In view of all the above, your client does not satisfy the requirements prescribed in section 290-180 of the ITAA 1997. Accordingly your client cannot vary the valid notice of intent covering the personal contribution your client made. A notice your client purports to give to the trustee to vary this notice will not be effective for two reasons:

Therefore the amount of the deduction previously stated in the original notice in relation to the personal contribution, could not and cannot be varied by the fund trustee.

Unfortunately, section 290-180 of the ITAA 1997 does not give to the Commissioner the power to exercise a discretion to grant an extension of time for a person to lodge a variation of a valid notice of intent under that section.

Further issues for consideration

Your concern that your client may incur a tax liability for the 2008-09 financial year in addition to the income tax deducted from your client's superannuation account will now be addressed.

Excess concessional contributions

From 1 July 2007, concessional contributions made to superannuation funds are subject to an annual cap. For the 2008-09 financial year the annual concessional contributions cap is $50,000.

The concessional contributions cap is subject to indexation.

In the 2008-09 financial year, a transitional concessional contributions cap applies.

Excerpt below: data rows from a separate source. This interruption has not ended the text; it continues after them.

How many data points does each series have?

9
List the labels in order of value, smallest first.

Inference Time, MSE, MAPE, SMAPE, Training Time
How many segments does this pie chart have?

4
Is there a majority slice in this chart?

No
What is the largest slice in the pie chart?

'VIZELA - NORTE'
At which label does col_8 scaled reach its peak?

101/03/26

In this financial year, the annual cap is $100,000 for people aged 50 or over. If a person has more than one superannuation fund, all concessional contributions made to all their superannuation funds are added together and count towards the cap. The transitional concessional contributions cap amount of $100,000 is not indexed.

Concessional contributions in excess of the concessional contributions cap are called excess concessional contributions. A person is taxed on the excess concessional contributions at a rate of 31.5%. In addition, the amount of any excess concessional contributions for a financial year is counted towards the person's non-concessional contributions cap.

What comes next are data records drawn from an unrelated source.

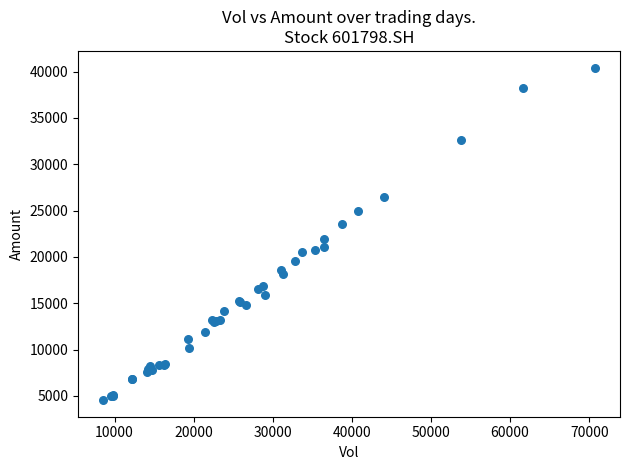

What Y value in the scatter plot is closest to 22492?

21921.0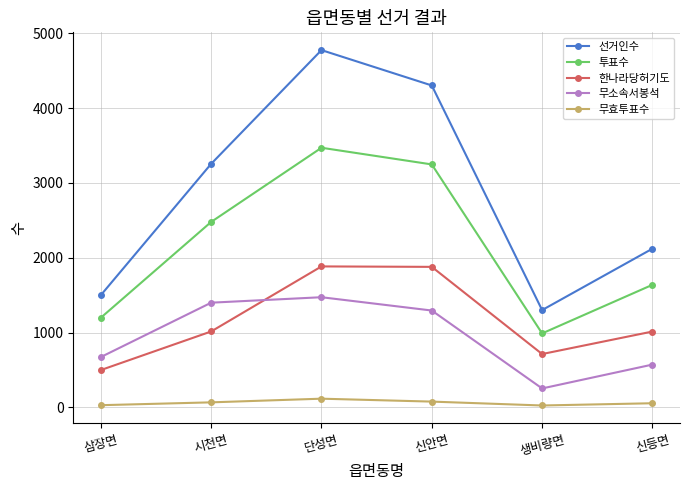

True or false: 투표수 and 무소속서봉석 cross at least once.

False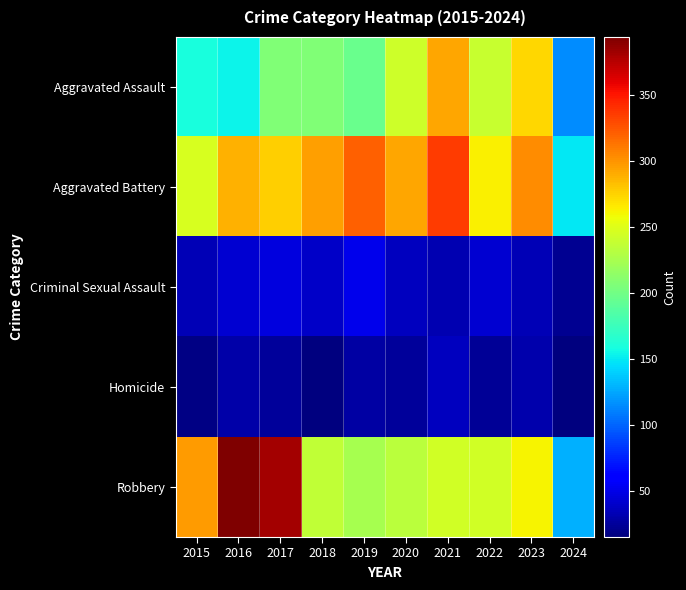

Which series has the largest range (max minus min)?

Robbery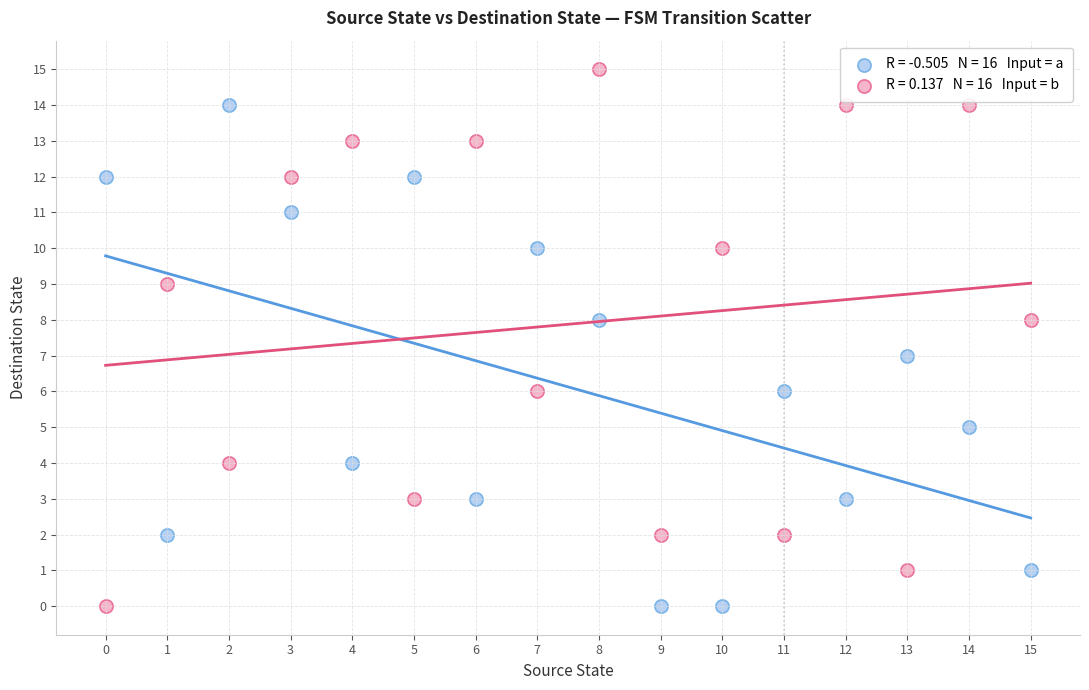

Across all data points, what is the range of Y values (max minus min)?

15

As your client was over age 50 in the 2008-09 financial year, the transitional concessional contributions cap of $100,000 applied.

The personal contribution exceeded the transitional concessional contributions cap, resulting in excess concessional contributions. Your client is taxed on the excess concessional contributions.

However the Commissioner has the discretion, in special circumstances, to disregard or reallocate excess contributions for a financial year for the purposes of excess contributions tax.

If a person provides the Commissioner with an application for this discretion, the Commissioner may make a written determination that, for the purposes of working out their excess contributions for a financial year, all or part of the concessional contributions should be either disregarded or allocated to another financial year.

The application must be made in the approved form within 60 days from the day your client receives an excess contributions tax assessment for a financial year. The Commissioner may allow a longer period in which the application can be made.

However, the determination can be made only if it is considered that there are special circumstances in your client's case, and if making the determination is consistent with the object of the legislation. The Commissioner's guidelines on the exercise of the discretion are set out in Practice Statement Law Administration PS LA 2008/1.